▸ INSTRUCTIONS TO FOLLOW:
Given the records below, would you repeat exactly the lines that begin at the one containing "349 61 21.52" and end at the one containing "52 164 10.74", inclusive?

#### DATA SHOWN ####

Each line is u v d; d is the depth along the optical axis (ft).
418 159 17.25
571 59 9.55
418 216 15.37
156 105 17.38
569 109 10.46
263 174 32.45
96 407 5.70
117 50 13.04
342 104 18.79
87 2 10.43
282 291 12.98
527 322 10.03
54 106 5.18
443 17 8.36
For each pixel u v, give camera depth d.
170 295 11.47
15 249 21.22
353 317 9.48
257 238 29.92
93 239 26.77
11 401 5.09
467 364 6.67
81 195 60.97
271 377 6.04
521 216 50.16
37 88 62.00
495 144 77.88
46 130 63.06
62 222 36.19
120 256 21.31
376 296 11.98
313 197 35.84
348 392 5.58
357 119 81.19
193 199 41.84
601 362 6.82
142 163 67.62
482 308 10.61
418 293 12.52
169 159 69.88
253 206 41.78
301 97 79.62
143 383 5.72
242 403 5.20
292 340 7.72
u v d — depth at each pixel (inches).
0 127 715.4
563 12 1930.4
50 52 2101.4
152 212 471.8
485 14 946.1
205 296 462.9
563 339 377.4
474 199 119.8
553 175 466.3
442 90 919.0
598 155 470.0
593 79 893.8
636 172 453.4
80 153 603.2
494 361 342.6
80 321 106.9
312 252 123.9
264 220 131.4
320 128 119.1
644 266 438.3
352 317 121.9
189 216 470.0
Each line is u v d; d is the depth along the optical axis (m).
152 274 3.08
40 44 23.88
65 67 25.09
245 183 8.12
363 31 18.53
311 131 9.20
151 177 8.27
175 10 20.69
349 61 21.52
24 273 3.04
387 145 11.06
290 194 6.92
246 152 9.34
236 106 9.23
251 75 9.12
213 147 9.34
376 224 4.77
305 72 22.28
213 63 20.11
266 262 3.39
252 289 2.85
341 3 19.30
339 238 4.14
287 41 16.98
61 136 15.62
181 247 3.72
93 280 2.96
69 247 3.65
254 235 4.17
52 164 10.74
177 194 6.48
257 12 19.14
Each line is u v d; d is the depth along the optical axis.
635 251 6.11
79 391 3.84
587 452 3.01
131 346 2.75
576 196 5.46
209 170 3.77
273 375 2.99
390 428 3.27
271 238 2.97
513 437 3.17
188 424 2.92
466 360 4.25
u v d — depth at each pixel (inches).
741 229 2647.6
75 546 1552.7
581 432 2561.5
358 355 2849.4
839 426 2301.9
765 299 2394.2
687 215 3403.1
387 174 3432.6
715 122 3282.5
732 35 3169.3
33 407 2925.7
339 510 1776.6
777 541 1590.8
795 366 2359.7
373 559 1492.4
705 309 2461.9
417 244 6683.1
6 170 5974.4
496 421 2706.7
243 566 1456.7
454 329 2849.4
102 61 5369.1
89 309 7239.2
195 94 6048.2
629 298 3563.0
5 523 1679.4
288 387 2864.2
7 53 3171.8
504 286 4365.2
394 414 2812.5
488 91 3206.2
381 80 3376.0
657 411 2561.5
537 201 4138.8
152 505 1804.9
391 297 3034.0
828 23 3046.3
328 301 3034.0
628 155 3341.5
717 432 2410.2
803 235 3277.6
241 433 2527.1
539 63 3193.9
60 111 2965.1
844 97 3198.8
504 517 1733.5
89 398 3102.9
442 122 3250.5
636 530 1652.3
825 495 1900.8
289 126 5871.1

####

▸ SOLUTION TO THE EXERCISE:
349 61 21.52
24 273 3.04
387 145 11.06
290 194 6.92
246 152 9.34
236 106 9.23
251 75 9.12
213 147 9.34
376 224 4.77
305 72 22.28
213 63 20.11
266 262 3.39
252 289 2.85
341 3 19.30
339 238 4.14
287 41 16.98
61 136 15.62
181 247 3.72
93 280 2.96
69 247 3.65
254 235 4.17
52 164 10.74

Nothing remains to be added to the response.